> Source text

---------------

Prostate Ultrasound and Biopsy

A prostate biopsy is best performed under transrectal ultrasound guidance using a spring-loaded biopsy device coupled to the transrectal probe. The patient is prepared with an enema and an antibiotic. The lubricated ultrasound probe is inserted into the rectum. Some lubricating gels include a topical anesthetic. Patients are positioned on their side for this procedure. The physician will first image the prostate using ultrasound noting the prostate glands size and shape and whether or not any other abnormalities exist, the most common of which are shadows which might signify the presence of prostate cancer. However, not all prostate cancers are visible. After the prostate gland has been anesthetized with an injection of a local anesthetic through a long fine needle that is passed through the probe, the physician performs the biopsy. Using the spring-loaded biopsy device attached to the ultrasound probe, the physician performs multiple biopsies of the prostate gland. Generally, 10 to 12 (or more, depending upon the size of the prostate gland and the prior PSA and biopsy history of the patient) biopsies will be performed. Each biopsy removes a cylinder of prostate tissue approximately 3/4 inch in length and 1/16 inch in width. The entire procedure takes 20 to 30 minutes. The biopsy tissue taken will then be examined by a pathologist (a physician who specializes in examining human tissue to determine whether it is normal or diseased). The pathologist will be able to confirm if cancer is present in the biopsy tissue. If cancer is present, the pathologist will also be able to grade the tumor. The grade indicates the tumor's degree of aggressiveness—how quickly it is likely to grow and spread. The Gleason grading system is the most widely used system. In this system, because often several different tumor patterns are seen, the most common tumor pattern is assigned a score from 1 to 5 and the second most common pattern is similarly assigned a score, using the same scale. The two scores are added together to give a Gleason sum ranging between 2 and 10. Scores of 2 to 6 designate mildly aggressive, 7 moderately aggressive and scores of 8 to 10 highly aggressive.

---------------

> Dataset content
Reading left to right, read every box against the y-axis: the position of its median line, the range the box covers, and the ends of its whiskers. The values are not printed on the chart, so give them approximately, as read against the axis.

---------------

> Required action 1
Answer these questions from the prostate biopsy text:
(a) In what position are patients placed for the procedure?
(b) How long does the entire procedure take?
(c) What range can the Gleason sum fall within?
> Required action 2
Pick up the prostate biopsy text after its final sentence and keep writing it.
None of the lines are needed for this work.

> Exercise result 1
(a) On their side.
(b) 20 to 30 minutes.
(c) Between 2 and 10.

> Exercise result 2
The transrectal ultrasound guided prostate biopsy is usually well tolerated. Injecting local anesthetics into the area before biopsy may minimize this discomfort. Blood in the ejaculate (hematospermia) and blood in the urine (hematuria) occur in most patients, but resolves within a few days for the urine and a few weeks for the semen. High fever is rare, occurring in only 1 to 2 percent of patients.